* [Work to complete]: Copy the text from the items below word for word, beginning at the line that contains "generando guías metodológicas y procesos de" and stopping after the line that contains "Fundación Gates y Bankable Frontiers para".

* [Data extracts]:
● ● ● ●
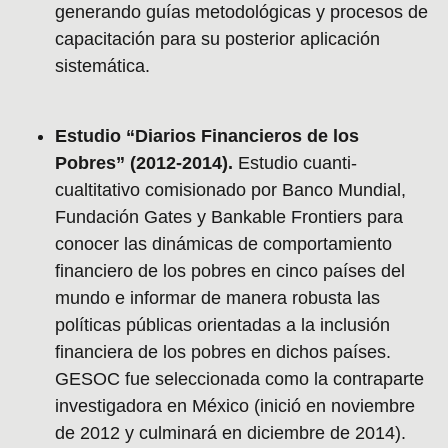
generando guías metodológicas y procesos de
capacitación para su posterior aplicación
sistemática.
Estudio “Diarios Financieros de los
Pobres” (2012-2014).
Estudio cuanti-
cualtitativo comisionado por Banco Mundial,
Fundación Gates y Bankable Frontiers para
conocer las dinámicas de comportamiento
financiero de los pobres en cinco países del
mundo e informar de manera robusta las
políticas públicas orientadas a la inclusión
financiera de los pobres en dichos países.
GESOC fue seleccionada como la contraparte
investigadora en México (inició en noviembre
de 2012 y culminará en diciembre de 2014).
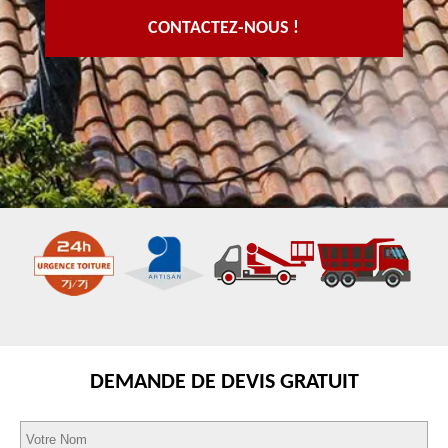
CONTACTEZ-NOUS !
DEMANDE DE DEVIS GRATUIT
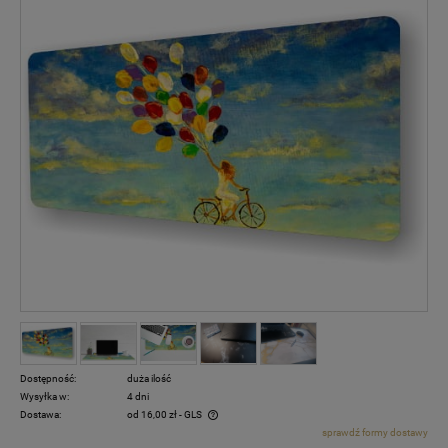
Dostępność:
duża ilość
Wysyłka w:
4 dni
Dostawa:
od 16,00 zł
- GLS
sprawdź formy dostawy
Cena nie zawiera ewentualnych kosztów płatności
● ● ● ●
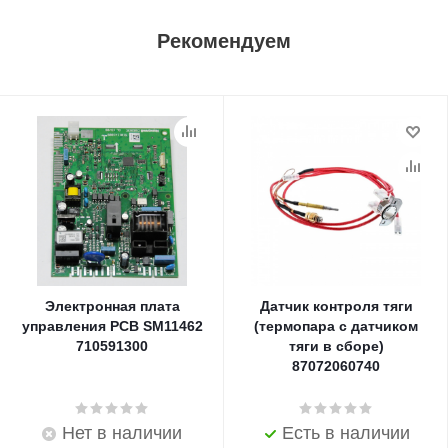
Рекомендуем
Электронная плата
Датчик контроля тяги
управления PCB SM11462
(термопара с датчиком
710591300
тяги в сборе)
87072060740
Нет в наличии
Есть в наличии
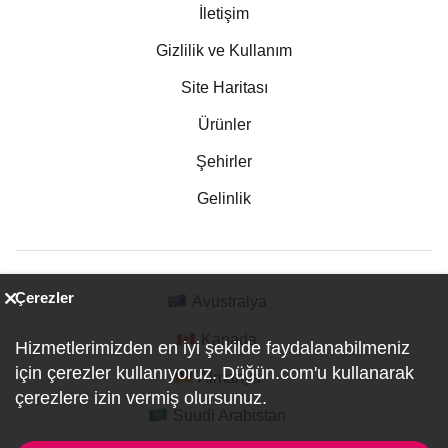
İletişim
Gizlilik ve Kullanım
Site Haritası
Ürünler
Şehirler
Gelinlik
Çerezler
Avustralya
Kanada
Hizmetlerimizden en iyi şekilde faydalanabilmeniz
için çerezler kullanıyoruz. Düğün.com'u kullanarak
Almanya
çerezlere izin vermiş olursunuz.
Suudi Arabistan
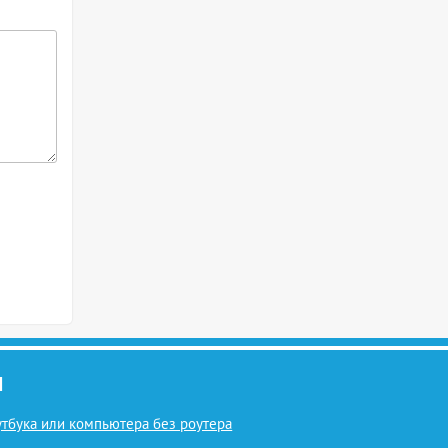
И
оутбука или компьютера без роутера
● ● ● ●
* [Response to this task]:
generando guías metodológicas y procesos de
capacitación para su posterior aplicación
sistemática.
Estudio “Diarios Financieros de los
Pobres” (2012-2014).
Estudio cuanti-
cualtitativo comisionado por Banco Mundial,
Fundación Gates y Bankable Frontiers para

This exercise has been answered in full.